De acordo com os processos de concessão de diárias, durante a realização do doutorado várias viagens pagas pelo Cefet para os dois servidores tinham como objetivo a participação dos servidores em reuniões, palestras e em pesquisas relacionadas ao Departamento de Doutorado em Educação da UFBA, a convite da professora Vera Fártes, muitas vezes sem convocação oficial e sim por meio telefônico. Além disso, diárias e passagens concedidas aos dois servidores, na maioria das vezes, apresentavam a finalidade, período e percurso idênticos.
Os dois servidores também obtiveram autorização do Ministério da Educação para afastamento do país, com diárias pagas pelo Cefet para participação no VIII Congresso Luso Afro-Brasileiro de Ciências Sociais promovido pela Universidade de Coimbra-Portugal em setembro de 2004. Mário César Jucá recebeu a título de diárias o valor de R$ 7.278,08 e Maria de Fátima da Lippo Acioli, R$ 7.058,33. Entretanto, segundo a denúncia do MPF/AL, a participação dos servidores no congresso tinha como real motivo a apresentação de trabalhos relacionados ao curso de doutorado em Educação da UFBA, o que evidenciou o interesse pessoal na participação no Congresso.
Mário César Jucá e o então gerente jurídico do Cefet, Josélio Monteiro de Melo, foram acusados ainda de ordenar o pagamento, acima do valor estabelecido, de incorporações de quintos e décimos de função a 24 servidores comissionados. Os denunciados Mário Jucá e Josélio Monteiro estavam entre os beneficiários da medida.

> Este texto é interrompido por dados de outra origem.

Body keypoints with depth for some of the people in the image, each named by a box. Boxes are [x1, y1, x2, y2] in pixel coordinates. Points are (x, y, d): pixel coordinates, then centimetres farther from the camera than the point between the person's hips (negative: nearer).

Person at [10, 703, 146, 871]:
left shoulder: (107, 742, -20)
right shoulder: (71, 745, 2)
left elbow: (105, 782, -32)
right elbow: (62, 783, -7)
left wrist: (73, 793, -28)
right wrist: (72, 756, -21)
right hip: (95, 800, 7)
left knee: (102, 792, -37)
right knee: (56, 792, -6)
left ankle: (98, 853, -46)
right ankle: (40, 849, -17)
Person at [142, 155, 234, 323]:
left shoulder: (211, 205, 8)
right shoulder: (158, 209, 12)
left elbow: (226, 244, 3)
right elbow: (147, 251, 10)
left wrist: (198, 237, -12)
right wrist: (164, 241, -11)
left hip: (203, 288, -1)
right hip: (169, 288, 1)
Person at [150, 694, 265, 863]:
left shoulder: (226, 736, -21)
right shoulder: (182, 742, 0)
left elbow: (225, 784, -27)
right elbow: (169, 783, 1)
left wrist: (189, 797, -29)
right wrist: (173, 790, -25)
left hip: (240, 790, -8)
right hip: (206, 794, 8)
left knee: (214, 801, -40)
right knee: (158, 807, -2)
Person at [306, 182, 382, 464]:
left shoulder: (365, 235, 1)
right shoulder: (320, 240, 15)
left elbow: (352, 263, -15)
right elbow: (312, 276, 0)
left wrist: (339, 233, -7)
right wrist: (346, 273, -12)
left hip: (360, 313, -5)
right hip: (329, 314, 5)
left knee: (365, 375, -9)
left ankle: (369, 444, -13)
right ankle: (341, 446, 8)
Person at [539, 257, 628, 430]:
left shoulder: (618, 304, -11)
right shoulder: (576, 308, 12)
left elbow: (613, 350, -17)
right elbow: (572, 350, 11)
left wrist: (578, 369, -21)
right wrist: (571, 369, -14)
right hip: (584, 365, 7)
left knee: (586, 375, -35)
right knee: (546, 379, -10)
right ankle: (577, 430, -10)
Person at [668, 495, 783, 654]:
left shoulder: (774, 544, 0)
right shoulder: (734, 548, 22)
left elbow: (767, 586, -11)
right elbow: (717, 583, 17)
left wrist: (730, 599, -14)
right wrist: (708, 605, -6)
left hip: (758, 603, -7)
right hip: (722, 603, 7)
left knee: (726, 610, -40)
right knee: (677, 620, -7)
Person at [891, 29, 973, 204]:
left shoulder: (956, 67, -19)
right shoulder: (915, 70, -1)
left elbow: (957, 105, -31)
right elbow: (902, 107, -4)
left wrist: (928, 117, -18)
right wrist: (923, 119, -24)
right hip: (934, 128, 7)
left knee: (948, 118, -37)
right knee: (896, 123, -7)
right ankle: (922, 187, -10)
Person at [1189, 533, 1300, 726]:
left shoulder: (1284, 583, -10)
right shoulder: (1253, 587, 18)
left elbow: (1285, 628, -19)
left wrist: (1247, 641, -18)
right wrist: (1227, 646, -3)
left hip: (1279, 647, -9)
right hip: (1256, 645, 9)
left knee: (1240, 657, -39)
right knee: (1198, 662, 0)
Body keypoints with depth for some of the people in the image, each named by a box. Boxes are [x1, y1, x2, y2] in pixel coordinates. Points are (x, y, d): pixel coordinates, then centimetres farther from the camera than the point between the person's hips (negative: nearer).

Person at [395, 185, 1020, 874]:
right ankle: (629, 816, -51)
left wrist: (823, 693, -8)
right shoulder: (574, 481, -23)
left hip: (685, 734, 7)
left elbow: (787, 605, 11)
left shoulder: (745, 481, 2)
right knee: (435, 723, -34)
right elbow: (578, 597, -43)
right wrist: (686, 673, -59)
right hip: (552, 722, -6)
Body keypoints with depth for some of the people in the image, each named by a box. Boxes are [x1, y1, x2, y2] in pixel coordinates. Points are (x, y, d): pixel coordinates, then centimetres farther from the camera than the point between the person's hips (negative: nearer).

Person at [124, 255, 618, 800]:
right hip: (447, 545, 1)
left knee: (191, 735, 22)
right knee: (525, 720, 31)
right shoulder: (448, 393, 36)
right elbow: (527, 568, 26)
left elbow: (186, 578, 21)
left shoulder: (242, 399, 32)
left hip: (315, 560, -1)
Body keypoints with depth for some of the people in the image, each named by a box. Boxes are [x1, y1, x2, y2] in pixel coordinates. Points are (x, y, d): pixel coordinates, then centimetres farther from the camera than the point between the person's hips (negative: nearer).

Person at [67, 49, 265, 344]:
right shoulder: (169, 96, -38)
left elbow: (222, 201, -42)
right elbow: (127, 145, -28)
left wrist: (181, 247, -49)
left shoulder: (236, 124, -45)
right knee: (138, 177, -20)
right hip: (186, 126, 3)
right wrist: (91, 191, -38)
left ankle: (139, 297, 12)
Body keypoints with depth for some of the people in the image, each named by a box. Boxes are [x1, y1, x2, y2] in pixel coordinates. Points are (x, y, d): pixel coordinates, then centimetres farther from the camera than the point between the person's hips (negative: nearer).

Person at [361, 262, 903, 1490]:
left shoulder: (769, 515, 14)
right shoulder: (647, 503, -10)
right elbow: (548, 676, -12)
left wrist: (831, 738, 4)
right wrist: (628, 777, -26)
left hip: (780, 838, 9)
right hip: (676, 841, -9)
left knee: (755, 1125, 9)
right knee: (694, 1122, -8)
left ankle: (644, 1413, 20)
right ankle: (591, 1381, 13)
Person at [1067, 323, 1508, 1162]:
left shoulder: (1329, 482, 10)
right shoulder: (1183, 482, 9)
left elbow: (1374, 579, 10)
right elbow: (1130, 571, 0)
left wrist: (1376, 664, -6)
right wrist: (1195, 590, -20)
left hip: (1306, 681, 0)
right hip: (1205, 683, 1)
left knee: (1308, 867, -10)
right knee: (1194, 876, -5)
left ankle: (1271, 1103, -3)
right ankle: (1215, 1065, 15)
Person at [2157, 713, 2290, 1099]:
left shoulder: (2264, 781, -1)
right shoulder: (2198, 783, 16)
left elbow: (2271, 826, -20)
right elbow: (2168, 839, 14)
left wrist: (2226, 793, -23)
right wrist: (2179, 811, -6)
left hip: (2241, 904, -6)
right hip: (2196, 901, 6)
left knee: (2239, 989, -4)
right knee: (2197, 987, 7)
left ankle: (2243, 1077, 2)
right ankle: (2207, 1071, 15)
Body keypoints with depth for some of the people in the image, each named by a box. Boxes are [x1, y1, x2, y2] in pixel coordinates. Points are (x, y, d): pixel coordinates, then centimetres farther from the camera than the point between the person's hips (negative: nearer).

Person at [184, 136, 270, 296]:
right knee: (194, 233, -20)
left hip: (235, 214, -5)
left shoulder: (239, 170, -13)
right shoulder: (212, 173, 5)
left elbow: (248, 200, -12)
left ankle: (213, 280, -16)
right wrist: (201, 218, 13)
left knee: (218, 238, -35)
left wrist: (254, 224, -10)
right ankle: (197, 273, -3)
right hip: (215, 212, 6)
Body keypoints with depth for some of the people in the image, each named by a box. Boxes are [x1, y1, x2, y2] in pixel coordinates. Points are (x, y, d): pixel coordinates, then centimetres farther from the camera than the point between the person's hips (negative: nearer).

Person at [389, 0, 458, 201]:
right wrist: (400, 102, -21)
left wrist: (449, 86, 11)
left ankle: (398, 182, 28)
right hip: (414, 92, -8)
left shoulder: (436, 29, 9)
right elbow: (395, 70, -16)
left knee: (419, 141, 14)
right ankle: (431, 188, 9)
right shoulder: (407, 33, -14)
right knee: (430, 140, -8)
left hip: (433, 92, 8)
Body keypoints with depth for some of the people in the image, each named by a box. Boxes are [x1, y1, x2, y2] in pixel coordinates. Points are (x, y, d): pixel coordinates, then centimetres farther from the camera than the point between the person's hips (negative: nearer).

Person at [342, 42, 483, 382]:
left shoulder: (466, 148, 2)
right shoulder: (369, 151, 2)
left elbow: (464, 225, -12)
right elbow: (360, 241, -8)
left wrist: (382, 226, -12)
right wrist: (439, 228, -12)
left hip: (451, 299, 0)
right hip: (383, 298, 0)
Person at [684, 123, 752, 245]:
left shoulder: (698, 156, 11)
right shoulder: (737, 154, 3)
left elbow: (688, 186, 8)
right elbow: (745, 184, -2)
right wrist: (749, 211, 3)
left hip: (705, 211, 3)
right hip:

Por alguns dos fatos narrados na denúncia, em 2006, o próprio Cefet ajuizou contra os denunciados uma ação de improbidade administrativa que tramita na 2ª Vara Federal.
Na denúncia, o MPF/AL pediu a condenação de Mário César Jucá por onze vezes pelo crime previsto no artigo 316 do Código Penal (concussão – exigir vantagem indevida); por 72 vezes pelo crime previsto no artigo 89 da Lei nº 8.666/93 (dispensa ilegal de licitação); por 66 vezes pelo crime previsto no artigo 312, do Código Penal (peculato – desvio de recursos em proveito próprio) e pelo artigo 288 do Código Penal (formação de quadrilha).
Maria Eliane Gomes foi denunciada 11 vezes no artigo 316 do Código Penal; 68 vezes no artigo 89 da Lei nº 8.666/93 e por formação de quadrilha. Maria de Fátima da Costa Lippo Acioli, por 11 vezes no artigo 316 do Código Penal; 7 vezes no artigo 312, caput, do Código Penal e formação de quadrilha.
Josélio Monteiro de Melo foi denunciado por 11 vezes no artigo 316 do Código Penal; 24 vezes no artigo 312, caput, do Código Penal e formação de quadrilha e Luiz Carlos Garcia Júnior – que ocupou a função de superintendente da Fapec -, por onde vezes no artigo 316 do Código Penal e formação de quadrilha.
Em relação a todos os réus foi pedida a perda do cargo público dos denunciados, conforme o disposto no art. 92, inciso I, "a", do Código Penal.
A ação nº 2008.80.00.002525-6 foi distribuída para a 2ª Vara Federal.